EXERCISE OBJECTIVE
Keep every word of the listing and reproduce it exactly, but set aside any image found there.

-------- RECORDS FOR THIS EXERCISE --------

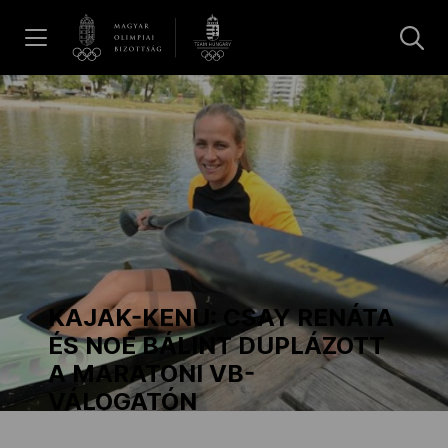
UGRÁS A TARTALOMRA »
Hírek
Galéria
Dakar 2026
KAJAK-KENU: CSAY RENÁTA
Los Angeles 2028
ÉS NOÉ BÁLINT DUPLÁZOTT
A MARATONI VB-
VÁLOGATÓN
MOB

--------

ANSWER TO THE PROBLEM
UGRÁS A TARTALOMRA »
Hírek
Galéria
Dakar 2026
KAJAK-KENU: CSAY RENÁTA
Los Angeles 2028
ÉS NOÉ BÁLINT DUPLÁZOTT
A MARATONI VB-
VÁLOGATÓN
MOB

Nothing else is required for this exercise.